En una sociedad sana, la caída de un orden autoritario, que asegura tranquilidad y gobernabilidad pero obstaculiza a la comunidad, es sustituido por el surgimiento de un entramado de instituciones que ofrecen salida a los conflictos y vías de expresión a las diferencias. Lo que antes se resolvía por la represión y la cooptación (compra de líderes, para decirlo rápido) ahora se debería conseguir gracias a reglas claras y consensos. En México no ha sucedido así, o al menos no con la velocidad necesaria.
Las élites festejaron un fin de ciclo que los había privilegiado y se entregaron al inicio del otro, pensando que la modernidad sustituiría, gracias a sus bondades y beneficios, lo que el régimen anterior resolvía de manera ruda. Lo que sucedió, como sabemos, es que para la mitad de México tales beneficios no han llegado. Las razones para la inconformidad (impunidad, pobreza, injusticia, falta de oportunidades) se han mantenido, al mismo tiempo que han ido desapareciendo o debilitándose los mecanismos que tenía el sistema para procesar, diluir o postergar tales conflictos. Y dicho sea de paso, lo mismo podría decirse del Ejército, al que el régimen priista mantuvo acotado y la 4T está convirtiendo en la fuerza más protagónica de un nuevo orden.
Por ahora, el enorme carisma de López Obrador, de cara a los sectores populares, y las muchas expectativas que sus promesas de cambio han despertado representan una fuerza moderadora de esta crisis, pero los signos de conflictividad social, incluso con su presencia, están a la vista. Un obradorismo más moderno, como el que presumiblemente arribaría en el siguiente sexenio, ofrecería un descanso a la polarización y una convocatoria a la conciliación, supongo. Pero también abre preguntas sobre lo que podría pasar con esta inconformidad social una vez que el líder no esté presente. Sin las redes de control del viejo orden priista, sin un entramado de instituciones democráticas validadas por el México profundo, con un sistema político y económico incapaz de ofrecer respuesta a las necesidades de tantos y sin el carisma amortiguador de AMLO, ¿qué escenarios se abren?

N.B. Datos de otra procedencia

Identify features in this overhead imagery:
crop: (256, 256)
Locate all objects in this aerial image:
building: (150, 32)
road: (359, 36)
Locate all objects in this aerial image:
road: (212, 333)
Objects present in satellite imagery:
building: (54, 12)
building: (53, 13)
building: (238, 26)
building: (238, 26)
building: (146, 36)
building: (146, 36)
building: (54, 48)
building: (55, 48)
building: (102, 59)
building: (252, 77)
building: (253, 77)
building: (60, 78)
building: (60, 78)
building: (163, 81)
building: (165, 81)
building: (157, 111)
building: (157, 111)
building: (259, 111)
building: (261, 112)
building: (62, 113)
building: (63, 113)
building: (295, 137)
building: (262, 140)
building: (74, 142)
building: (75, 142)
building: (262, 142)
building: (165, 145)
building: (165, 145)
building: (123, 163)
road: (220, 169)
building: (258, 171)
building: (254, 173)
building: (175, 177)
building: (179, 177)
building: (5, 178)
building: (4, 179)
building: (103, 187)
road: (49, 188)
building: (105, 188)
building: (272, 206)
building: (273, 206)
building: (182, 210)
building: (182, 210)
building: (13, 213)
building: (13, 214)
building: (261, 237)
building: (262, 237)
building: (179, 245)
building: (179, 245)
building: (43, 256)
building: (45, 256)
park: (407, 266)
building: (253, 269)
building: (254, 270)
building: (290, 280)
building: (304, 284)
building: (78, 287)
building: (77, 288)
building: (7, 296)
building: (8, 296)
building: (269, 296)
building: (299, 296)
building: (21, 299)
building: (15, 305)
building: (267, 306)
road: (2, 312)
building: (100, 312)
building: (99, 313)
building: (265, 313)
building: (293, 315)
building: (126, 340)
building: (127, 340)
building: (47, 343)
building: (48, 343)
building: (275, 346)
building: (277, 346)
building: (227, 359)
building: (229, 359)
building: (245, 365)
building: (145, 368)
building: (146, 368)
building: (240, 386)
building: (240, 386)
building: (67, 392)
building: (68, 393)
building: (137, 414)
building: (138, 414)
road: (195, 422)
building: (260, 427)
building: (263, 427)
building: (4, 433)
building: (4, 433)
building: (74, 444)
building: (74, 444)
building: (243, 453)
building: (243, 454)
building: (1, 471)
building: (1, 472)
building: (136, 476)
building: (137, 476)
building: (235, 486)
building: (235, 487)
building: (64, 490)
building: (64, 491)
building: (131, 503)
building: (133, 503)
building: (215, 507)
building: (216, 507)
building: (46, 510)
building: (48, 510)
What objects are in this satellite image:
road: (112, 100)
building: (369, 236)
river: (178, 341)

Tras la caída del Muro muchos pensaron que la ex Unión Soviética “evolucionaría” a una Rusia europeizada y moderna. Lo que sucedió fue una salida hacia atrás, aunque en versión actualizada, por la vía de una oligarquía centrada en torno al régimen autoritario de Putin. Muy probablemente el gobierno que suceda a López Obrador, a cargo probablemente de Claudia Sheinbaum o de Marcelo Ebrard, tendrá una última oportunidad, me parece, antes de que la necesidad de gobernabilidad ceda a la tentación de salidas hacia atrás, con modalidades de ese priismo que no muere con el cascarón del partido. Espero estar equivocado.